McCulloch and Pitts (M-P) model for neurons
\begin{align*}
y = f(\mathbf{W} \mathbf{x} - \theta)
\end{align*}
where \(f\) is termed activation function.
Activation function
Activation function aims to introduce the non-linear capability, compensate the shortage of linear models.
Sign
\begin{align*}
\text{sign}(x) = \begin{cases}
1, & x \ge 0; \\
0, & x < 0.
\end{cases}
\end{align*}
Sigmoid
\begin{align*}
\text{sigmoid}(x) = \frac{1}{1 + e^{-x}}.
\end{align*}
Tanh
\begin{align*}
\text{tanh}(x) = \frac{e^x - e^{-x}}{e^x + e^{-x}}.
\end{align*}
ReLU
\begin{align*}
\text{ReLU}(x) = \max(x, 0)
\end{align*}
Softmax
Softmax function can transform scores/logits into a valid probability distribution.
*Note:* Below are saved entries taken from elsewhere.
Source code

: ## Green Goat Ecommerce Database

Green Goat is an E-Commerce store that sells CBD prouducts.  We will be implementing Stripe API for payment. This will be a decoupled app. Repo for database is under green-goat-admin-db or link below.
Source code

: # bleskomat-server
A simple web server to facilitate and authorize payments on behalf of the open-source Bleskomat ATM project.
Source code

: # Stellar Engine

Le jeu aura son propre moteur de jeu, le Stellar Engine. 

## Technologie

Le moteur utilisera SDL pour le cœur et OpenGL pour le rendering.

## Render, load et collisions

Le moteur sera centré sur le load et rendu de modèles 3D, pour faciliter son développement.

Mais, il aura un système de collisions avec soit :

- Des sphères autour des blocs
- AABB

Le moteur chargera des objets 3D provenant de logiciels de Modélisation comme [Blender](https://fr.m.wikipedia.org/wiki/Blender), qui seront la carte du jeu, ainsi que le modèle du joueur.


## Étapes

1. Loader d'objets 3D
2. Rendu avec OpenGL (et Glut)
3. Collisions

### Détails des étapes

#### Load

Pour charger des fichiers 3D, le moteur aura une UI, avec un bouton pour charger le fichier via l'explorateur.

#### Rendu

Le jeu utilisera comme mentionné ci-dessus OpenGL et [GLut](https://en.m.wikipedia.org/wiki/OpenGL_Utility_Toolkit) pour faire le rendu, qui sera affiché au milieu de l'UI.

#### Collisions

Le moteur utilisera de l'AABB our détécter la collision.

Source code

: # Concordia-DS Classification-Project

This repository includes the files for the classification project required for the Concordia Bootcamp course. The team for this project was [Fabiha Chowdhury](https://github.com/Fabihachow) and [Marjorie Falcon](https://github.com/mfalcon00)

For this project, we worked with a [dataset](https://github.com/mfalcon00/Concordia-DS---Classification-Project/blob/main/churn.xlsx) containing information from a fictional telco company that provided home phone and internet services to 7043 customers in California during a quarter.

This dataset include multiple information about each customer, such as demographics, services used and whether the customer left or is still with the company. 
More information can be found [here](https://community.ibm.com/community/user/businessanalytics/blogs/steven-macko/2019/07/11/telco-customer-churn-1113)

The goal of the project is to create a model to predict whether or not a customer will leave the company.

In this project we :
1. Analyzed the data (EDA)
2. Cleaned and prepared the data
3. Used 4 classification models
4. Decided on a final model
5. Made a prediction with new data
\begin{align*} \text{softmax}(x_i) = \frac{e^{x_i}}{\sum_j e^{x_j}} \end{align*}Cost function
Cross-entropy
\begin{align*}
\mathcal{H}_{p}(p^{\prime}) = \sum_{i}p_{i}\log\frac{1}{p^{\prime}_i}
\end{align*}
where
- \(p\) is the true probability distribution.
- \(p^\prime\) is the predicted probability distribution.
Multi-layer feedforward neural network
- Full connection between neurons of the adjacent ranks.
- No connection between neurons of the identical rank.
Convolutional neural network (CNN)
- The operation of a convolutional layer is to apply a filter on the input.
- The weights of the filter is termed kernel.
- In fact, a convolutional layer is a simplified full connection layer, with following specialties.
- \(\mathbf{W}\) is a diagonal matrix.
- The non-zero elements in different rows are equal.
Pooling
- A convolutional layer is usually followed by a pooling layer to
- Reduce the output of a convolutional layer.
- Ignore the subtle variations/shifts of the image position.
- Popular pooling layers
- Maximum
- Average
Recurrent neural network (RNN)
- A learned/trained function takes both input vector and its state vector as input and yields an output and an updated state vector.
- In the front of large scale sequences, an ordinary/standard RNN suffers gradient disappear and gradient explosion. To solve the problems, some variants have been proposed, e.g. long short term memory (LSTM).